_Task directions_
Copy the material word for word, from its first line through the line containing "infiltrations d'eau et de poussières. Elles", including that line.

_Data excerpts_
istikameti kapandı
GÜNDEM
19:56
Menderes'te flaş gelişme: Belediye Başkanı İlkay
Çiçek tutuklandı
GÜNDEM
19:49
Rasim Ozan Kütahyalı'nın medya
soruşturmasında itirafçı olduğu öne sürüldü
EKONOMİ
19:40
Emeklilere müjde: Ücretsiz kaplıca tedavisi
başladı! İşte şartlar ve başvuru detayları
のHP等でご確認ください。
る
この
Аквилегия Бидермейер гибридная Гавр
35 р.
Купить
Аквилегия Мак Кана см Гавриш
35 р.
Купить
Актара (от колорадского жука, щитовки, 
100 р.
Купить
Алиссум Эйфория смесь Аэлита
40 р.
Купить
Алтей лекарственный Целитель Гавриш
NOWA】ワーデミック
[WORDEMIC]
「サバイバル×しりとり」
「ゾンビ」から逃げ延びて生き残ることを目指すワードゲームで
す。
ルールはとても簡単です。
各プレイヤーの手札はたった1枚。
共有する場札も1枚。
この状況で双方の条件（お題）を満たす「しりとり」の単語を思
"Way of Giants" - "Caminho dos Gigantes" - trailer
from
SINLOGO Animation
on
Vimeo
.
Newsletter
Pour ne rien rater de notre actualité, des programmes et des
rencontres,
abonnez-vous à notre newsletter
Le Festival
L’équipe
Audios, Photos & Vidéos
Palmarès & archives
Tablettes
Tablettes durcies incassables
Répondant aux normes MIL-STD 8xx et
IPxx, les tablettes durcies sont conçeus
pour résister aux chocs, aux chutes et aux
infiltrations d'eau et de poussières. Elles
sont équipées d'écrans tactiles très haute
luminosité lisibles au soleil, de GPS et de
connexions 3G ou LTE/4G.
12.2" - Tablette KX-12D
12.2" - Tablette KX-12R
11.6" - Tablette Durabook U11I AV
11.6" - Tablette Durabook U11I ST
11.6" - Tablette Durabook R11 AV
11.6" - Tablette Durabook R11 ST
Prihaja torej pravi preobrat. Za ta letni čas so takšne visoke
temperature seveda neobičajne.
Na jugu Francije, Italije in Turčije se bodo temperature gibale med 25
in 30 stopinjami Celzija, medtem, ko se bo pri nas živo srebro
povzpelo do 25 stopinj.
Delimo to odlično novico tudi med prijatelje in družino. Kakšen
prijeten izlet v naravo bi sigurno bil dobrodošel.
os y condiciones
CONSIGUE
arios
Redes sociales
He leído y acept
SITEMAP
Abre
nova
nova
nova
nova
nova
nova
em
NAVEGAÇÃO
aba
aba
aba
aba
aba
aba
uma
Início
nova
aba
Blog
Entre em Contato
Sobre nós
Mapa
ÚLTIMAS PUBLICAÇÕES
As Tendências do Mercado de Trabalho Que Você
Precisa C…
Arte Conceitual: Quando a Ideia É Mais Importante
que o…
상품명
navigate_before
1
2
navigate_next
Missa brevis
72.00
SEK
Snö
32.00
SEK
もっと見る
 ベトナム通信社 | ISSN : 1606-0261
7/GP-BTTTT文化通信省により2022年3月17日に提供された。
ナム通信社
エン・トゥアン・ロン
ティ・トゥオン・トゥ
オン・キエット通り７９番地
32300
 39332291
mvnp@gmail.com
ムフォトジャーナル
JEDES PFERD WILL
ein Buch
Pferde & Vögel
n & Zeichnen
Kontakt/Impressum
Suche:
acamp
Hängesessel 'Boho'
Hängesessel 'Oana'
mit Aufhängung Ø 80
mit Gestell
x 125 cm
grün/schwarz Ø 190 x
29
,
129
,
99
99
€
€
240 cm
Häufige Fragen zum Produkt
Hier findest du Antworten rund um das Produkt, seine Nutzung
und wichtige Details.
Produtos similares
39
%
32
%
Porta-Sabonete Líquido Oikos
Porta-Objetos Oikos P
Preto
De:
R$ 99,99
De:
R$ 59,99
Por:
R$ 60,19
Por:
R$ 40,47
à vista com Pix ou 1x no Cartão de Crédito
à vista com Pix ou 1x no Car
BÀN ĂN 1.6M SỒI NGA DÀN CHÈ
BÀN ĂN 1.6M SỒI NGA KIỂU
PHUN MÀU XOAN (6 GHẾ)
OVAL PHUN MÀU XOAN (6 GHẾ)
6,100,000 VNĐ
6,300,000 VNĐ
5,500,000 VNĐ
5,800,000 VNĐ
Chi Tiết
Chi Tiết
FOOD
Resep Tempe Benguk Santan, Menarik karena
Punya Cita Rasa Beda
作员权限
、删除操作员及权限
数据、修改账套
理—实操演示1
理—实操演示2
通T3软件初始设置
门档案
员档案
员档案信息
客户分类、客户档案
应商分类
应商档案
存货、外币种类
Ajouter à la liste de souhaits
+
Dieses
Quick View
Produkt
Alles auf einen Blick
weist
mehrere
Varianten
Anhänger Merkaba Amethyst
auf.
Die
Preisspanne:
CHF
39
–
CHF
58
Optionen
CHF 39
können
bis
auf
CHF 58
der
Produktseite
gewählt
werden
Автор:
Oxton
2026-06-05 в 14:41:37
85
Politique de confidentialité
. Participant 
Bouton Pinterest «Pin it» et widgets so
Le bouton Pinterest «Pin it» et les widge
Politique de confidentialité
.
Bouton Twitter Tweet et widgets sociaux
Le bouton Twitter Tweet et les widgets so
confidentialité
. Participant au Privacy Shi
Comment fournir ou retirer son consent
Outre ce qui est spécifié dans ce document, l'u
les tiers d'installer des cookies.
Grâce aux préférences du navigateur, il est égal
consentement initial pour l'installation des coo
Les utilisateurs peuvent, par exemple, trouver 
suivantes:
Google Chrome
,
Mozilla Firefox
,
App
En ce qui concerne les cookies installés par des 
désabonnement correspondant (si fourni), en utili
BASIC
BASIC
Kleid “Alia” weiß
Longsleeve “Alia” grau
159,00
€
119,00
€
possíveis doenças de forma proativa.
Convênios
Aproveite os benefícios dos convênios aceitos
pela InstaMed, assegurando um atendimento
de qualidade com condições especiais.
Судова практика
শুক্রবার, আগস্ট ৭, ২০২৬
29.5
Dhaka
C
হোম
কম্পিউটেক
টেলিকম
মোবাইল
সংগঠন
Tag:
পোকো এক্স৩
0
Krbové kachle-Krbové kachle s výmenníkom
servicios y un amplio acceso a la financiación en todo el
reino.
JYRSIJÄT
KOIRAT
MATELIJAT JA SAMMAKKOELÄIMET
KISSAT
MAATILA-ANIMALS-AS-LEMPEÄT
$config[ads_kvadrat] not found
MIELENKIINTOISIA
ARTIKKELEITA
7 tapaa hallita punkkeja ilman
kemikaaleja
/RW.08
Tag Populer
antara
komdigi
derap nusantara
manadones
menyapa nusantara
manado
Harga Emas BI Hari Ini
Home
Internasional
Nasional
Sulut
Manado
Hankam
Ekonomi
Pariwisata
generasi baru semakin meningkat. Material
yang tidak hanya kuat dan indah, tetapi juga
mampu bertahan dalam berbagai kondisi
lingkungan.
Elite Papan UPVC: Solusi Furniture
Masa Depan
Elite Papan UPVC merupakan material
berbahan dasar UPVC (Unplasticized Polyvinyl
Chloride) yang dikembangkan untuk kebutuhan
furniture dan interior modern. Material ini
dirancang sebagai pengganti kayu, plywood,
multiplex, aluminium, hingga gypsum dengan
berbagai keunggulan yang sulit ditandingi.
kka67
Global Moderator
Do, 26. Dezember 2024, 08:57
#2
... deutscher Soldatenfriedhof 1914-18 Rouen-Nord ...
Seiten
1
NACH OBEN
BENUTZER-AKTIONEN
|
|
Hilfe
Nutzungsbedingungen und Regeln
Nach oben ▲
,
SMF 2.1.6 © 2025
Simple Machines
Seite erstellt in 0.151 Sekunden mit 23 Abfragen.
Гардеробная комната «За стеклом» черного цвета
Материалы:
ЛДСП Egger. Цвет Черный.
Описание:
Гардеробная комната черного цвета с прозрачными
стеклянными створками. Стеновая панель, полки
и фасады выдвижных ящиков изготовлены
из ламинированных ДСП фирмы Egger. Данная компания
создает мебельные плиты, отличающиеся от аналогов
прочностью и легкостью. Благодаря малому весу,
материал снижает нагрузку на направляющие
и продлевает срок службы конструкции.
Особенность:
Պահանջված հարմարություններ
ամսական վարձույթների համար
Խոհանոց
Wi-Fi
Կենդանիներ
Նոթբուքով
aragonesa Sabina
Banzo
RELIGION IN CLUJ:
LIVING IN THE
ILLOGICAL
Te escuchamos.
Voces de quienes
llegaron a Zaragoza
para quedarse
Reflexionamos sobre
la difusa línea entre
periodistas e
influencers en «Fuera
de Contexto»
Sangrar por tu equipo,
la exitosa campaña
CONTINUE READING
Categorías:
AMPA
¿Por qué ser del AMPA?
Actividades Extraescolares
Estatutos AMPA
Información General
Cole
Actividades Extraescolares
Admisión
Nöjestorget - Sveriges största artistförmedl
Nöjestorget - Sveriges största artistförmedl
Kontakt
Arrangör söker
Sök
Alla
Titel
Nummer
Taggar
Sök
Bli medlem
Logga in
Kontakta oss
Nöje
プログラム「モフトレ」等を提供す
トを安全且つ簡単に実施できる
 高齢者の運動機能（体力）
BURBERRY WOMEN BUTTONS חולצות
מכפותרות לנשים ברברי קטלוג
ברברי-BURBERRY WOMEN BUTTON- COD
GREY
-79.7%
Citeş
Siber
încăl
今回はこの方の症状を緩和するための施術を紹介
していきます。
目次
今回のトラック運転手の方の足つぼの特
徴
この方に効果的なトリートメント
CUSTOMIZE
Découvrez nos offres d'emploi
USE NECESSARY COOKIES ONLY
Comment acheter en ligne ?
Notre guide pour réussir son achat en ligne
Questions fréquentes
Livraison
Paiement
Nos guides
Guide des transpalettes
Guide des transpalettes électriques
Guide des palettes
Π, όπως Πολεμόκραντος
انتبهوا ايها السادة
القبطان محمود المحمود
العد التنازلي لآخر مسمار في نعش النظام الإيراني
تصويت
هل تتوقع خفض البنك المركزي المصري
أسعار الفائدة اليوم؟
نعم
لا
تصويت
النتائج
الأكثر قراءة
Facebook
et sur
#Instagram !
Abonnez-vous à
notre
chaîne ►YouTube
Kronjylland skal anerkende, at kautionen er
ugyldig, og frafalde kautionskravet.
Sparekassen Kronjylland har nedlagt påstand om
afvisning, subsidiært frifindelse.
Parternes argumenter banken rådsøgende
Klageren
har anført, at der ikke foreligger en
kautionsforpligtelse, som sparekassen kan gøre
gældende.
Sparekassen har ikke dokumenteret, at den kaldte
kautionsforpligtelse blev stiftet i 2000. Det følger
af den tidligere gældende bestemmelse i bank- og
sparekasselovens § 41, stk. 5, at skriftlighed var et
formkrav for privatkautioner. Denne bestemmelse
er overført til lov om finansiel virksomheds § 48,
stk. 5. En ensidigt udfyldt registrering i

_Answer box_
istikameti kapandı
GÜNDEM
19:56
Menderes'te flaş gelişme: Belediye Başkanı İlkay
Çiçek tutuklandı
GÜNDEM
19:49
Rasim Ozan Kütahyalı'nın medya
soruşturmasında itirafçı olduğu öne sürüldü
EKONOMİ
19:40
Emeklilere müjde: Ücretsiz kaplıca tedavisi
başladı! İşte şartlar ve başvuru detayları
のHP等でご確認ください。
る
この
Аквилегия Бидермейер гибридная Гавр
35 р.
Купить
Аквилегия Мак Кана см Гавриш
35 р.
Купить
Актара (от колорадского жука, щитовки, 
100 р.
Купить
Алиссум Эйфория смесь Аэлита
40 р.
Купить
Алтей лекарственный Целитель Гавриш
NOWA】ワーデミック
[WORDEMIC]
「サバイバル×しりとり」
「ゾンビ」から逃げ延びて生き残ることを目指すワードゲームで
す。
ルールはとても簡単です。
各プレイヤーの手札はたった1枚。
共有する場札も1枚。
この状況で双方の条件（お題）を満たす「しりとり」の単語を思
"Way of Giants" - "Caminho dos Gigantes" - trailer
from
SINLOGO Animation
on
Vimeo
.
Newsletter
Pour ne rien rater de notre actualité, des programmes et des
rencontres,
abonnez-vous à notre newsletter
Le Festival
L’équipe
Audios, Photos & Vidéos
Palmarès & archives
Tablettes
Tablettes durcies incassables
Répondant aux normes MIL-STD 8xx et
IPxx, les tablettes durcies sont conçeus
pour résister aux chocs, aux chutes et aux
infiltrations d'eau et de poussières. Elles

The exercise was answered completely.